Dokumentauszug →
·····

Auf jeden Fall ist zu sagen, dass die Gewerkschaft als solche einen gewaltigen
Fortschritt für die Arbeiter darstellte. Da sie
erstmals zusammen mit der Arbeiterpartei den Interessen der Arbeiter eine
gesellschaftsweite Organisationsform gab, die
in der Folgezeit immer stärker politische Relevanz bekommen sollte.
Im Deutschen Reich zumindest vertraten die Gewerkschaften die sehr
spezielle Interesses der Besser- und Bestqualifizierten.
Bis heute ist es ebenfalls so, dass nichtarbeitende Arbeiter keine
oder nur rudimentäre Vertretung in der Gewerkschaft hatten und haben.

·····

Bereitgestelltes Material →
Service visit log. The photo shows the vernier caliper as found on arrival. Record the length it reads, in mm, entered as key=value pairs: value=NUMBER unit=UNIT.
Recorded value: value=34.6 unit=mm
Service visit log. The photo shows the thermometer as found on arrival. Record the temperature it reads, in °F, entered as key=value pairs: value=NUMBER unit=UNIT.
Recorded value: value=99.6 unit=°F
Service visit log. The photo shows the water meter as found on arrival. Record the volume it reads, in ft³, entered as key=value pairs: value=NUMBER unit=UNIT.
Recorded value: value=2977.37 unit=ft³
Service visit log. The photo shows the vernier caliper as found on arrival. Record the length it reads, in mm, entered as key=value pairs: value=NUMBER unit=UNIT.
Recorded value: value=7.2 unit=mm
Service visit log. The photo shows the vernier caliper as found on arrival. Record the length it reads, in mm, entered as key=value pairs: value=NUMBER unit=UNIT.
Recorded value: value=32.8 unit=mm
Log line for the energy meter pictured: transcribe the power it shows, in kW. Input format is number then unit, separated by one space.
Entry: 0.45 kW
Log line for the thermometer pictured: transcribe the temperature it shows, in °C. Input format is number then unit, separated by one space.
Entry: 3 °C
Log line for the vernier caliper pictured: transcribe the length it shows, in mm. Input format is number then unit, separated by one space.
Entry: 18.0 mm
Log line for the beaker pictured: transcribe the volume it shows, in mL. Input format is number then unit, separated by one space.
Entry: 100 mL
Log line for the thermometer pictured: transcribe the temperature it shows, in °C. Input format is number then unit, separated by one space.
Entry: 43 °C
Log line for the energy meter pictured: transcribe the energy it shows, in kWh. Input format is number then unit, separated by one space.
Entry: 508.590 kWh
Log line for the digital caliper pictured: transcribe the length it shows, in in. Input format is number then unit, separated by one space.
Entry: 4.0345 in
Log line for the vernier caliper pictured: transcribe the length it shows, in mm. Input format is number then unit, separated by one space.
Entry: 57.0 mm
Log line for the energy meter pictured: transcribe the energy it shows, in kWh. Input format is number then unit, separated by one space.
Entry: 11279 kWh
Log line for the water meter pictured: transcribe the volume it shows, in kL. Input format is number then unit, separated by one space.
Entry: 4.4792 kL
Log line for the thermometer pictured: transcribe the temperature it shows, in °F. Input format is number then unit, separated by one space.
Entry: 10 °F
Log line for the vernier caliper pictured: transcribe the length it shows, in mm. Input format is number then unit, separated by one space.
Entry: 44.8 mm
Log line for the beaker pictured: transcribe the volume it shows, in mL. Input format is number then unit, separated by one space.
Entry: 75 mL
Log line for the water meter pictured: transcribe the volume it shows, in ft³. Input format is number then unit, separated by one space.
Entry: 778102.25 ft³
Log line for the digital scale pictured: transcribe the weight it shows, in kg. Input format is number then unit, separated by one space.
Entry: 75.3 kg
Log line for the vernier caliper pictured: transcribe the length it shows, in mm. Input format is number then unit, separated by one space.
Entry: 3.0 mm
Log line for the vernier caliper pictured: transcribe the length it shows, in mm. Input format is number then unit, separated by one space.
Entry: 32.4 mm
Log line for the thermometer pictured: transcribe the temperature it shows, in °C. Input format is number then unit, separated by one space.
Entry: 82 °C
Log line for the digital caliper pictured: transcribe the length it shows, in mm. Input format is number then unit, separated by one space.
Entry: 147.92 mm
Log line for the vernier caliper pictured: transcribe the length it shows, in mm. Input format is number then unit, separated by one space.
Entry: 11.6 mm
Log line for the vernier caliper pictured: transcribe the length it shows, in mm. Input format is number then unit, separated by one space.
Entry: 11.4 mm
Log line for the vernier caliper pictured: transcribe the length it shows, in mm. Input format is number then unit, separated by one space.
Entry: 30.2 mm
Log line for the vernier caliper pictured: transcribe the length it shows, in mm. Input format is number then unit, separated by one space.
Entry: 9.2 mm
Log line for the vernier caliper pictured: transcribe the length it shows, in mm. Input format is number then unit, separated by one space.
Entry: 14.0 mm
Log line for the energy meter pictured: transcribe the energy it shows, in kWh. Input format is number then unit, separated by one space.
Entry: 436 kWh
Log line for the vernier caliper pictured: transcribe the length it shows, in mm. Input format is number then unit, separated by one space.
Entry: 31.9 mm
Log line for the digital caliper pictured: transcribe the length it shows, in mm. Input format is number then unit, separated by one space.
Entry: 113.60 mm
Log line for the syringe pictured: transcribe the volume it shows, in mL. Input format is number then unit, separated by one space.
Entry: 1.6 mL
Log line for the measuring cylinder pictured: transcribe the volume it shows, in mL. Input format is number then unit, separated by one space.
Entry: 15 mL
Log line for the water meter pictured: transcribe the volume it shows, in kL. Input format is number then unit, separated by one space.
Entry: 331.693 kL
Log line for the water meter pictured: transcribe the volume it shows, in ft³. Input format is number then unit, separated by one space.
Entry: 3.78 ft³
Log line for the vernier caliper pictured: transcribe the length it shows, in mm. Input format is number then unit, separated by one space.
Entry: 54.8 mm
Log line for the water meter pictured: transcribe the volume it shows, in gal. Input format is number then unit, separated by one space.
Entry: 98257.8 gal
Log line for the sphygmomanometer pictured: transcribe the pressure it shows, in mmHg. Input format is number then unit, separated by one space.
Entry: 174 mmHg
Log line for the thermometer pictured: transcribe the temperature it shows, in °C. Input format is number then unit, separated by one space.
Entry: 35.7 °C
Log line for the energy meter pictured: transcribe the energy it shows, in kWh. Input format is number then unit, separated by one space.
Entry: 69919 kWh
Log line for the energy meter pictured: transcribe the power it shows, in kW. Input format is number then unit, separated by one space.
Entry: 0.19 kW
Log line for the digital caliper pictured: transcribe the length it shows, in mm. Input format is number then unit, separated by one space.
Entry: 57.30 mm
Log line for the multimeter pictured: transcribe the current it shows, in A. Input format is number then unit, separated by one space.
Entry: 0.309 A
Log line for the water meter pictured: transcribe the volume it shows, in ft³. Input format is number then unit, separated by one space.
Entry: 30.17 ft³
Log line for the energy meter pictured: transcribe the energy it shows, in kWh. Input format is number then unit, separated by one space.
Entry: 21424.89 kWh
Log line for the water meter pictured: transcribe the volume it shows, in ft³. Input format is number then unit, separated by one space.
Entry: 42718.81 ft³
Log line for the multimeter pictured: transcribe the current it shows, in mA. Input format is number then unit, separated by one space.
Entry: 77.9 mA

·····

Gelesenes anwenden →
A: Beantworten Sie anhand des Dokumentauszugs folgende Fragen:
(i) Mit welcher Partei gab die Gewerkschaft den Interessen der Arbeiter erstmals eine gesellschaftsweite Organisationsform?
(ii) Wessen Interessen vertraten die Gewerkschaften im Deutschen Reich?
(iii) Welche Vertretung in der Gewerkschaft hatten und haben nichtarbeitende Arbeiter?
B: Geben Sie aus dem Dokumentauszug den Abschnitt von „Auf jeden Fall“ bis einschließlich „Relevanz bekommen sollte.“ wortgetreu wieder.

Lösungen der Reihe →
A:
(i) Mit der Arbeiterpartei.
(ii) Die sehr speziellen Interessen der Besser- und Bestqualifizierten.
(iii) Keine oder nur eine rudimentäre Vertretung.

B:
Auf jeden Fall ist zu sagen, dass die Gewerkschaft als solche einen gewaltigen
Fortschritt für die Arbeiter darstellte. Da sie
erstmals zusammen mit der Arbeiterpartei den Interessen der Arbeiter eine
gesellschaftsweite Organisationsform gab, die
in der Folgezeit immer stärker politische Relevanz bekommen sollte.